Deze motie is voorgesteld door de leden Van der Staaij, Bruins Slot en Slob. Naar mij blijkt, wordt de indiening ervan voldoende ondersteund.

Zij krijgt nr. 29 (33243).

Mevrouw Agema (PVV):

Voorzitter. Ik dank de bewindspersonen voor hun beantwoording. Zoals ik in eerste termijn al aangaf, vindt het Kwaliteitsinstituut zijn oorsprong in het gedoogakkoord. Het gedoogakkoord omvatte 28 punten om de kwaliteit van de ouderenzorg te verbeteren, maar het voorliggend wetsvoorstel is nogal wat afgedreven van de oorspronkelijke bedoeling. Ik heb in eerste termijn drie punten genoemd die voor ons een brug te ver of juist niet ver genoeg zijn. Het ging om de vermenging van de taken van het Kwaliteitsinstituut op het gebied van de kwaliteit en het pakketbeheer. Ik ben dan ook heel erg blij met de woorden "oordeel Kamer" die de minister sprak over het amendement dat wij op dit punt hebben ingediend.

Ons tweede amendement ging over de twee adviescommissies naar analogie van een eerder debat. De toezegging van de staatssecretaris om naar de Kamer te komen met een voorstel en een werkplan op dat terrein vind ik ook heel erg positief. Ik kan daarom het amendement ter zake intrekken. Het gaat om het amendement op stuk nr. 20.

Ten slotte is de reikwijdte van het wetsvoorstel een breed gedragen wens van de Kamer. Collega Van der Staaij diende daar zojuist nog een motie over in. Ik vind het goed dat wij daar nog nader over geïnformeerd worden. Op de drie redenen waarom mijn fractie het wetsvoorstel niet kan steunen, is goed gereageerd. Het is uiteindelijk aan mijn fractie om een oordeel te vellen over het wetsvoorstel, maar de kans is veel groter geworden dat mijn fractie ook voor zal stemmen.

De voorzitter:

Het amendement-Agema (stuk nr. 20) is ingetrokken.

********

Leg alstublieft in één tot drie zinnen uit waarom mevrouw Agema volgens de aangeleverde tekst het amendement op stuk nr. 20 kan intrekken.

### GEGEVENSUITTREKSELS
********

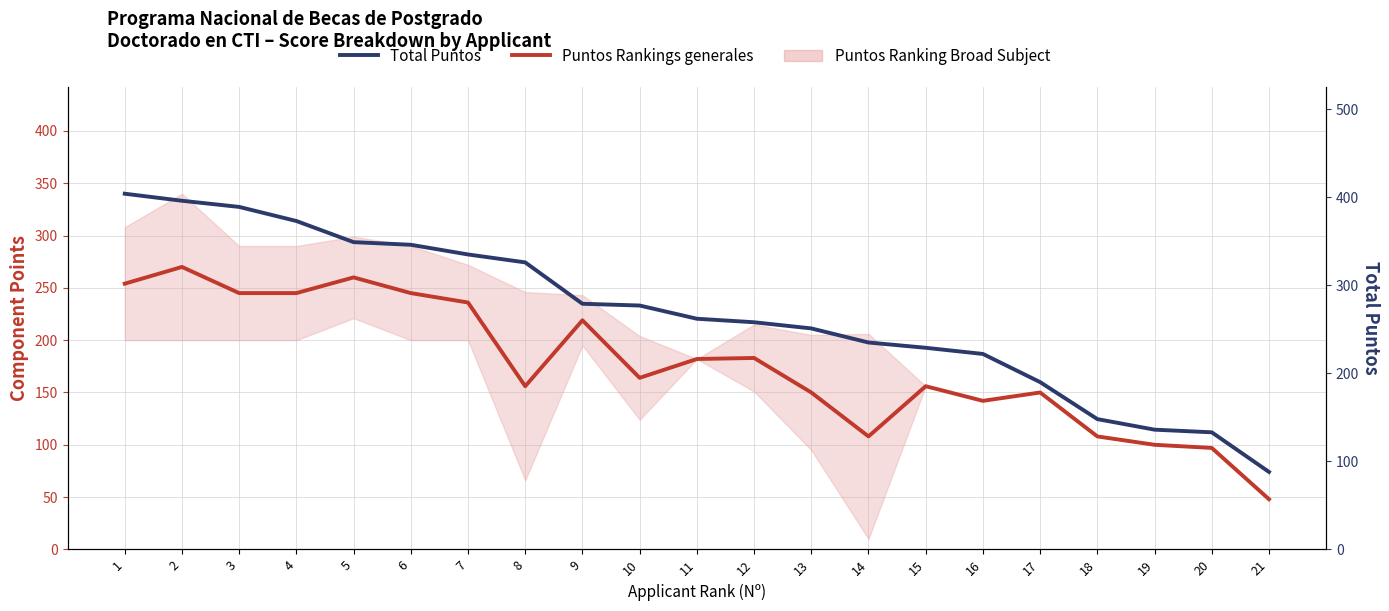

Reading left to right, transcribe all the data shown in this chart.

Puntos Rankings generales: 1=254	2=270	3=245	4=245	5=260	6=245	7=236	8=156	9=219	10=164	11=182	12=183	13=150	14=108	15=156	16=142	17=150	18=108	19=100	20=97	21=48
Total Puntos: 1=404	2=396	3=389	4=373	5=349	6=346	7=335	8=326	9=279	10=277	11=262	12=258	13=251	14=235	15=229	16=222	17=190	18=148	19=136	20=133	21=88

********

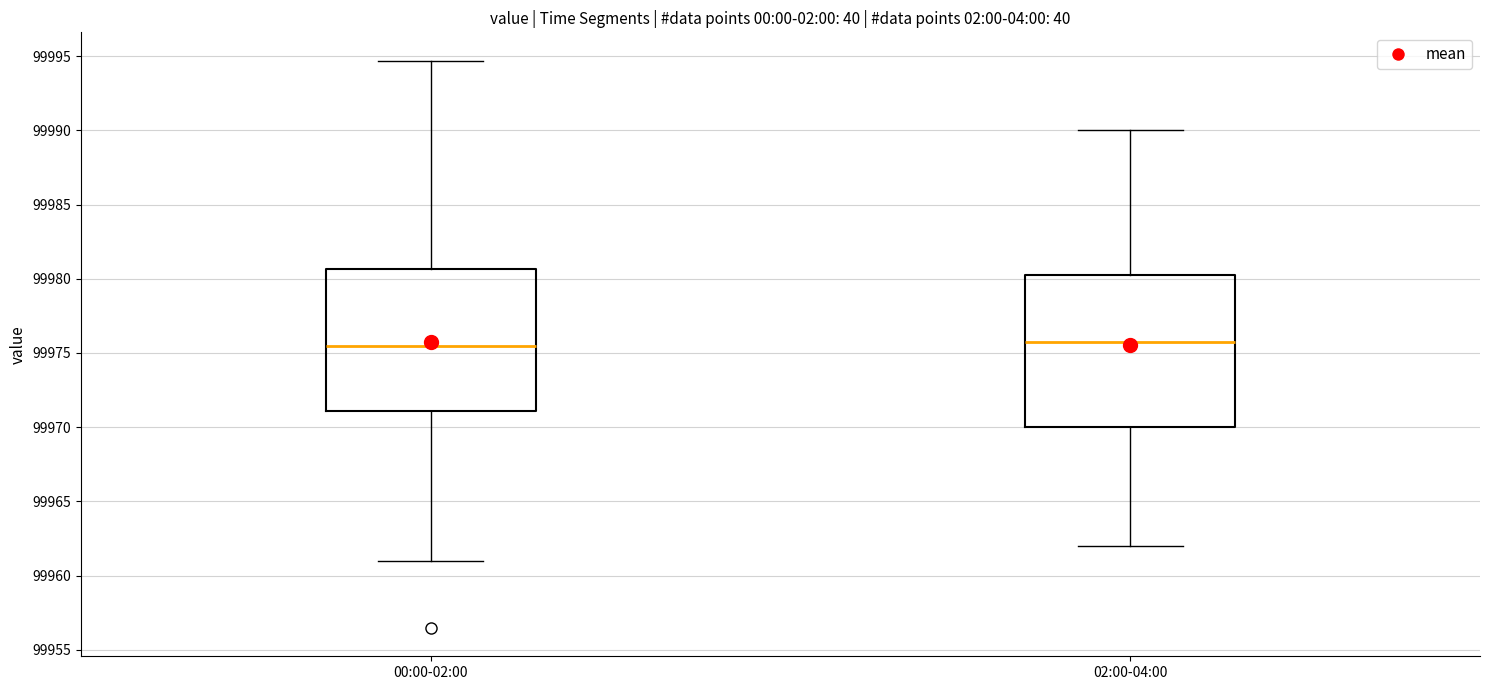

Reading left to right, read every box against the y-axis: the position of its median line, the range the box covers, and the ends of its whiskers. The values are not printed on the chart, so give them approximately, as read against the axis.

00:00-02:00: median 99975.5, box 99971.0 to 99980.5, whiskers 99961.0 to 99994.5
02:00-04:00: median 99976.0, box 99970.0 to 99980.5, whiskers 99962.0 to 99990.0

********

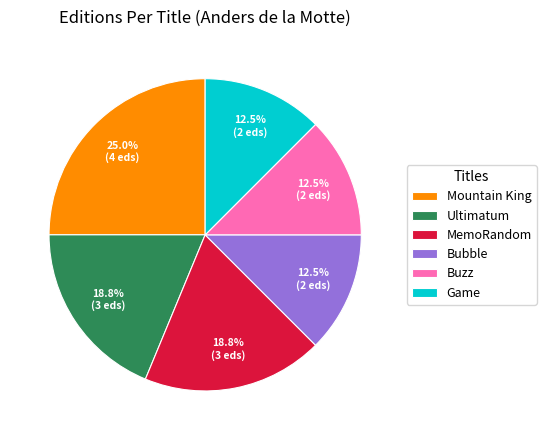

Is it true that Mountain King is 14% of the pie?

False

********

### RESULTAAT VAN OEFENING
Dat amendement ging over de twee adviescommissies. De staatssecretaris heeft toegezegd met een voorstel en een werkplan op dat terrein naar de Kamer te komen. Mevrouw Agema vindt die toezegging heel erg positief en trekt het amendement daarom in.